Defense Secretary Richard B. Cheney ordered a cutback yesterday in production of Seawolf attack submarines and Arleigh Burke destroyers in an attempt to save $7 billion over the next four fiscal years.

The budget-driven cuts can be made because of the lessened Soviet threat, but the crisis in the Persian Gulf reveals the need for an up-to-date Navy, the secretary said in a statement.

"There is little doubt that the recent events in the Soviet Union and Eastern Europe have altered the social and political makeup of the world, and our ongoing planning assessments are based on the increased prospects for reduced world tensions," Cheney said.

"However, current events remind us of how fragile world peace can be. Therefore, we continue to require a superior naval force to maintain free and open use of the seas."

Cheney has ordered a review of most of the Pentagon's major weapons programs, given the nation's budget woes. Following a similar review of aircraft in April, the secretary slashed his request for B-2 "stealth" bombers from 132 to 75.

In his four-month warship review, Cheney said cutting one submarine and eliminating the purchase of some advance material for others will save $1.8 billion in the Pentagon's fiscal 1991 budget.

Plans had called for buying 10 of the submarines every three years. Instead, the Pentagon will reduce the buy to three ships every two years, according to a Pentagon statement.

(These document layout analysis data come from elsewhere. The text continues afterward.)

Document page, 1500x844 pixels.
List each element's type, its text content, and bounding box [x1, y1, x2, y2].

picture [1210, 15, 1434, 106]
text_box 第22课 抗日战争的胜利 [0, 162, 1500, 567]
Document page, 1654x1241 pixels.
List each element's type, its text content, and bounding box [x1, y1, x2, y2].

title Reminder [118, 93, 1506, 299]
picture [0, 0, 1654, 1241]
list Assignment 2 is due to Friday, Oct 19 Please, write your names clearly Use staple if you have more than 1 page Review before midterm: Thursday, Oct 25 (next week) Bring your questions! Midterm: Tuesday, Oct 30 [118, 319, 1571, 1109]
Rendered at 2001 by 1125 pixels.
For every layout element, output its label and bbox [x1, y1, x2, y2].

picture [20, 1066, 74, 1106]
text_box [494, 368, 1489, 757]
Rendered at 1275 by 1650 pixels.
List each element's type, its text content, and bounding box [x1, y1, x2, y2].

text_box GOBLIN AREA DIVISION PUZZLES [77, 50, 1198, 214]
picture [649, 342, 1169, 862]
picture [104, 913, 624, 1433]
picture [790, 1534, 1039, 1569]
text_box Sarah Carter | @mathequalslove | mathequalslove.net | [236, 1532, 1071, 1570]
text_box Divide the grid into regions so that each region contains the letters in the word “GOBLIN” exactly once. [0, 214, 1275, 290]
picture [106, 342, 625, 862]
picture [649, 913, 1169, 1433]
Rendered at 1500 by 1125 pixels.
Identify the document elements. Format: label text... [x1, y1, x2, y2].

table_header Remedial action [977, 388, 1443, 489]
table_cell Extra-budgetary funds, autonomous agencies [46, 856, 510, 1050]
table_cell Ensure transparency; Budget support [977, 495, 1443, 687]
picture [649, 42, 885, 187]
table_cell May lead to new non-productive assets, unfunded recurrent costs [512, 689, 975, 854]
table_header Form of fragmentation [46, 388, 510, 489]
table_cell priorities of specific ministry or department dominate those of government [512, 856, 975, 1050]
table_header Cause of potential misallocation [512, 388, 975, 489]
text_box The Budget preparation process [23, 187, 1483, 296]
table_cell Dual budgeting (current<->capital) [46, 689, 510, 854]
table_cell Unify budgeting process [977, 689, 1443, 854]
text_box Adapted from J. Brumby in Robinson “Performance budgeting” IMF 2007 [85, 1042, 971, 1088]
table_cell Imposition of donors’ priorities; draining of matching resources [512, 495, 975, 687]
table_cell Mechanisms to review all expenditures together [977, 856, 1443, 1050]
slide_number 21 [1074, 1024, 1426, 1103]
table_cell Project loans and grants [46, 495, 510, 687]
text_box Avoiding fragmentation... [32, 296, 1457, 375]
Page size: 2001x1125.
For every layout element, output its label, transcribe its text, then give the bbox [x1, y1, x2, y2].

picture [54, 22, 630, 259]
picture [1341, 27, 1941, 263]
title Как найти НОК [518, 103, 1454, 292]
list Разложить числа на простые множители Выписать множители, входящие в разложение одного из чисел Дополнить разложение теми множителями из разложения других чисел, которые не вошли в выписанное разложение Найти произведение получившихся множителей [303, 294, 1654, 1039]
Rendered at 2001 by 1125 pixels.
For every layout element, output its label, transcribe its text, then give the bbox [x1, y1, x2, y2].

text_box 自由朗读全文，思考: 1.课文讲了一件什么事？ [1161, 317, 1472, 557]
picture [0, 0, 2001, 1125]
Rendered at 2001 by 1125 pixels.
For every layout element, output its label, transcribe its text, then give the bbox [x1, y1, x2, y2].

The statement said the Pentagon's original plan for the Seawolf called for maintaining a force of 100 attack submarines, but that "the size of the Navy's overall submarine force is still being considered."

The submarines -- designed by the Newport News Shipbuilding and Dry Dock Co. of Virginia and Electric Boat Division of General Dynamics in Connecticut -- are slated to succeed the service's Los Angeles-class attack boats.

Cheney ordered that four Burke destroyers be purchased every year instead of five or six. That means the Pentagon will get 16 ships through fiscal 1994, instead of the 25 originally planned, for a savings of $5 billion.

The changes will mean one less destroyer in fiscal 1991, resulting in a net savings of $407 million, the statement said.

Overall, the changes in the two programs are designed to save $2.2 billion in the budget that is now before Congress and $7 billion in the Pentagon's spending plan for the fiscal years 1991 through 1994.